* **WHAT IS NEEDED**
Gather every line of the records that contains the string "array". Case counts.

* **SUPPLIED RECORDS**
⁂

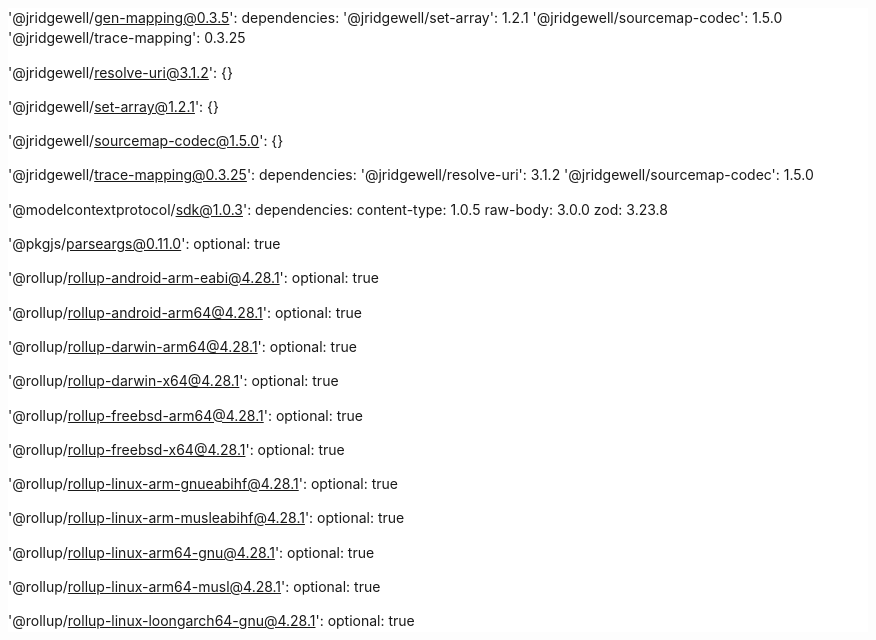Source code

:   '@jridgewell/gen-mapping@0.3.5':
    dependencies:
      '@jridgewell/set-array': 1.2.1
      '@jridgewell/sourcemap-codec': 1.5.0
      '@jridgewell/trace-mapping': 0.3.25

  '@jridgewell/resolve-uri@3.1.2': {}

  '@jridgewell/set-array@1.2.1': {}

  '@jridgewell/sourcemap-codec@1.5.0': {}

  '@jridgewell/trace-mapping@0.3.25':
    dependencies:
      '@jridgewell/resolve-uri': 3.1.2
      '@jridgewell/sourcemap-codec': 1.5.0

  '@modelcontextprotocol/sdk@1.0.3':
    dependencies:
      content-type: 1.0.5
      raw-body: 3.0.0
      zod: 3.23.8

  '@pkgjs/parseargs@0.11.0':
    optional: true

  '@rollup/rollup-android-arm-eabi@4.28.1':
    optional: true

  '@rollup/rollup-android-arm64@4.28.1':
    optional: true

  '@rollup/rollup-darwin-arm64@4.28.1':
    optional: true

  '@rollup/rollup-darwin-x64@4.28.1':
    optional: true

  '@rollup/rollup-freebsd-arm64@4.28.1':
    optional: true

  '@rollup/rollup-freebsd-x64@4.28.1':
    optional: true

  '@rollup/rollup-linux-arm-gnueabihf@4.28.1':
    optional: true

  '@rollup/rollup-linux-arm-musleabihf@4.28.1':
    optional: true

  '@rollup/rollup-linux-arm64-gnu@4.28.1':
    optional: true

  '@rollup/rollup-linux-arm64-musl@4.28.1':
    optional: true

  '@rollup/rollup-linux-loongarch64-gnu@4.28.1':
    optional: true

⁂

* **RESPONSE FOR THIS EXERCISE**
      '@jridgewell/set-array': 1.2.1
  '@jridgewell/set-array@1.2.1': {}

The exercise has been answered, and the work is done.